__Passage__.

=== Section Start ===

In the time honored tradition of the mountain people of their era - their word was their bond. They labored in the fields under an alternately scorching sun and a bone chilling cold from sun rise to sun set six (6) days a week. The seventh day (actually the first by the calendar) was spent in the House of The Lord.
Leaving the fields on work days with just enough day light remaining to get the teams of mules rubbed down, fed, watered, and stabled for the night. Then there were eggs to gather, hogs to feed, cows to milk, and water to draw from the well before dinner - after which relaxation was found in sitting on the front porch and listening to the unique sounds of the night as the nocturnal life of the mountains scurried about in song and mating call.
There were no cars to zoom up and down a noisy highway... no chain saws interrupting the call of the whip-o-rill during the day... no pumped in sound displacing the symphony of crickets, katydids or frogs in the evening... no magic boxes with snowy black and white moving pictures competing with the big dipper and or the beauty of the fire fly against the black of the night sky... no street lights to disturb one's sleep when the body needed to be manufacturing and releasing melatonin.
Rosalie Myrtle was but one of eight siblings - three boys and five girls at a time when the larger the family the better it fared. Why? There were simply more bodies to accomplish more work.
Mechanism had not yet over taken the American Farm and the living, if good, was hard and if filled with love and trust, they were earned. Time had to be made to cut one's own heating and cooking wood. Henry David Thoreau had, after all, rightly observed that by cutting his own wood, a man was warmed by it twice. While the first warming experience may have been anything but comforting, the second time around - setting in front of the fire place - perhaps popping corn - sure was appreciated.
A young girl's mind races in the winter night when she should be sleeping, but darkness comes so early this time of year and the flicker of the dying flames in the fire place is pure magic. The flames create a wee bit of light that dances across the floor, hops around the walls, and runs about the ceiling. They cast shadows of one thing creating the appearance of another entirely different. It only exists in the ever active mind of the young and the innocent.
Christmas is on the horizon! What will Santa bring? She hopes for a stick or maybe even two of hoar hound candy, and maybe... an apple or an orange... and a banana sure would be nice. And, maybe Santa could even a leave few pecans or walnuts this year.
Though apples, pears, peaches, plums, persimmons, grapes, blackberries, strawberries, blueberries, huckleberries, water melons, walnuts, pecans, and mush melons are abundant in the summer and early fall, there is not much fruit around here in the winter she muses.
And snow! Yes, it will be Christmas, and we should have snow. Snow really lights up the night! It saves kerosene, too, she thinks as if trying to convince God while watching the last flickers of the fire and is sure it casts a shadow of Rudolph flying across the north wall.

=== Section End ===

__The task__.
Copy the passage about mountain farm life word for word, starting at "There were no" and ending at "and releasing melatonin.". The material has no connection to the passage about mountain farm life.

__Listed records__.
=== Section Start ===

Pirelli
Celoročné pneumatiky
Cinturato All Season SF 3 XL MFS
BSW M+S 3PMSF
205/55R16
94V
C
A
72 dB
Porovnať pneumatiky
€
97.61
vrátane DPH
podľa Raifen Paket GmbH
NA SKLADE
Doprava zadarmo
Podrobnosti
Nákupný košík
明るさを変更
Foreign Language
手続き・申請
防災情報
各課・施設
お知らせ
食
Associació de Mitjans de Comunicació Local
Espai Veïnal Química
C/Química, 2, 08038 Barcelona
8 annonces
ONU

=== Section End ===
=== Section Start ===

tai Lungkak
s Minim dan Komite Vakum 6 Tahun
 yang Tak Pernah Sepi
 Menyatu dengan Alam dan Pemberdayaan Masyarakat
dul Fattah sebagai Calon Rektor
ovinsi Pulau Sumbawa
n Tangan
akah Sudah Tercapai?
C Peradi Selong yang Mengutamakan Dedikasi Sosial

=== Section End ===

__Written answer__.
There were no cars to zoom up and down a noisy highway... no chain saws interrupting the call of the whip-o-rill during the day... no pumped in sound displacing the symphony of crickets, katydids or frogs in the evening... no magic boxes with snowy black and white moving pictures competing with the big dipper and or the beauty of the fire fly against the black of the night sky... no street lights to disturb one's sleep when the body needed to be manufacturing and releasing melatonin.